Washington corporate bylaws serve as the framework for a corporation’s internal governance and operations. The incorporators or board of directors devise this blueprint to detail the organizational structure and roles and responsibilities of the shareholders, directors, and officers.
They also write this document to explain the regulations for management practices, including the removal and election of officers, the conduct of shareholder and board meetings, the issuance of shares, the procedures for amending the bylaws, and the process for dissolving the corporation (if necessary).
Legal Requirements
Washington requires corporations to maintain bylaws. Here are some other considerations to make when writing yours:
- Annual Meetings – A corporation shall conduct an annual shareholder meeting to elect directors at a time fixed in accordance with the bylaws. [1]
- Corporate Bylaws – The bylaws must not infringe upon the board of directors’ exclusive authority or conflict with any other law, shareholders’ agreement, or the articles of incorporation. [2] Otherwise, they may provide for any term that is necessary to manage the organization as long as they do not conflict with state law or the articles of incorporation.
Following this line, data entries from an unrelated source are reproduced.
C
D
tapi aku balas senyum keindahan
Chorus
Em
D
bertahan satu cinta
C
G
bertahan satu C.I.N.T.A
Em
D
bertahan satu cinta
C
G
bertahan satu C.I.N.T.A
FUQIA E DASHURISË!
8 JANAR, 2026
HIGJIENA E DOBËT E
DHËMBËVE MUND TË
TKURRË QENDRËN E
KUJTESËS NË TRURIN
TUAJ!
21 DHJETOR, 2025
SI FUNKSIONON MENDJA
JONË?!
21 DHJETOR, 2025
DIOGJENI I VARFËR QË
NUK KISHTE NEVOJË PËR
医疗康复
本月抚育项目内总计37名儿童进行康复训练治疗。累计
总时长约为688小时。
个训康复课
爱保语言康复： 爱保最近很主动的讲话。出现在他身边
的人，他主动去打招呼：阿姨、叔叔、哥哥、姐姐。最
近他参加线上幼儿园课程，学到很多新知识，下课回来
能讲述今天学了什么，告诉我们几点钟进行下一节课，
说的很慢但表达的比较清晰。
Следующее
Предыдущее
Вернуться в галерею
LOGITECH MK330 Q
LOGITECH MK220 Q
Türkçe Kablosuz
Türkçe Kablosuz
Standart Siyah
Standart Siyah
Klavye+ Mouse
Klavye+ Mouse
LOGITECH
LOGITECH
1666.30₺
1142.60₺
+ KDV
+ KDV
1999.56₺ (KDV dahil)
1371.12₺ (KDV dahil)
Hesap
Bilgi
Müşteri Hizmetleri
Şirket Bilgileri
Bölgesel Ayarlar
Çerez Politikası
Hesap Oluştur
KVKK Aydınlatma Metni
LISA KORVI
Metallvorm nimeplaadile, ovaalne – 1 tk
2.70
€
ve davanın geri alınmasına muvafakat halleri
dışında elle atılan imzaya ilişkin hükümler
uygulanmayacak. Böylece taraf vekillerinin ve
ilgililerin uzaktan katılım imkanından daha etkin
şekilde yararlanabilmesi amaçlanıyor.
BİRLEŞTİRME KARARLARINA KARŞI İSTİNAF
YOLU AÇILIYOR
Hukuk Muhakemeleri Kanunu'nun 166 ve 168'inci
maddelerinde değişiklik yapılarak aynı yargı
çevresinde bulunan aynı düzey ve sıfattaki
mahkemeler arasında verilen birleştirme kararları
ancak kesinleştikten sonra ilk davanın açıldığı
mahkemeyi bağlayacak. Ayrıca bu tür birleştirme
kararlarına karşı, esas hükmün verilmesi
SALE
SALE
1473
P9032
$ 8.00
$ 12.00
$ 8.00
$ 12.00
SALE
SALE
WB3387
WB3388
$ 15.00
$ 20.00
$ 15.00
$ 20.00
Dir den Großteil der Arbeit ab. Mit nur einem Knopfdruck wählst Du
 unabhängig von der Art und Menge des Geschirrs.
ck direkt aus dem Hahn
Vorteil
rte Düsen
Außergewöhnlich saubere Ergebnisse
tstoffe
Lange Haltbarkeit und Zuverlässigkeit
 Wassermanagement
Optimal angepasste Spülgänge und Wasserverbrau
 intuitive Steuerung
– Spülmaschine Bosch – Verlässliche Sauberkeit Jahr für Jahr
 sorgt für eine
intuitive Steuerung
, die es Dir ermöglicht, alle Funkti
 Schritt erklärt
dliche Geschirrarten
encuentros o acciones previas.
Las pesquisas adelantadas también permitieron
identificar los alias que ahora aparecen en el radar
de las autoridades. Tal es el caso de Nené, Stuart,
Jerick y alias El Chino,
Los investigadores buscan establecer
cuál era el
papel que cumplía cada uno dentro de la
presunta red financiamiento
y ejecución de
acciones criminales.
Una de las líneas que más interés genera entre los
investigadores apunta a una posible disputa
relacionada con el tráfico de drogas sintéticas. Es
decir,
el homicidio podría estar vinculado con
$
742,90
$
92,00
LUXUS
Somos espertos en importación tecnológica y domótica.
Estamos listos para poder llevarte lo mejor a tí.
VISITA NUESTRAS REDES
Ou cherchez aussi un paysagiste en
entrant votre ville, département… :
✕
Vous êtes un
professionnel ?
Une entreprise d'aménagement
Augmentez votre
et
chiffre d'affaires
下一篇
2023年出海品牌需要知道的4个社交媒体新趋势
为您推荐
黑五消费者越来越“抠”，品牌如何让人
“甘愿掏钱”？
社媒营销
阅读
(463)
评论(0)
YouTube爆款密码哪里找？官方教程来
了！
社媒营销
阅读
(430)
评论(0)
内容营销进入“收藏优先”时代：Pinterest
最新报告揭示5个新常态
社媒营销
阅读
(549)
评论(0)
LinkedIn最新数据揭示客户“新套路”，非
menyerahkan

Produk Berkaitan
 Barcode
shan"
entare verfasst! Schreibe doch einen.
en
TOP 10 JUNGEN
- Issuance of Stock – Shares may be issued as a share dividend, upon a stock split, or for consideration determined by the board. [3]
Naming Considerations
- Required Words: “Corporation,” “Incorporated,” “Company,” “Limited,” or an abbreviation thereof (choose one).
- Prohibited Words: Language stating or implying the entity is organized for impermissible purposes; “Bank,” “Banking,” “Banker,” “Trust,” “Cooperative,” or any combination of these words; “Industrial” and “Loan”; any combination of two or more of these words: “Building,” “Savings,” “Loan,” “Home,” “Association,” and “Society.”
- Name Reservation Period: 180 days.
- Renewal Period: Nonrenewable.
- Transferability: Yes.
Emergency Bylaws
If an emergency exists, meaning a quorum of the directors can’t assemble because of a catastrophic event, the directors can adopt emergency bylaws. [4] Actions taken during an emergency will bind the corporation. Corporate directors are shielded from liability for acts taken in good faith during the emergency period.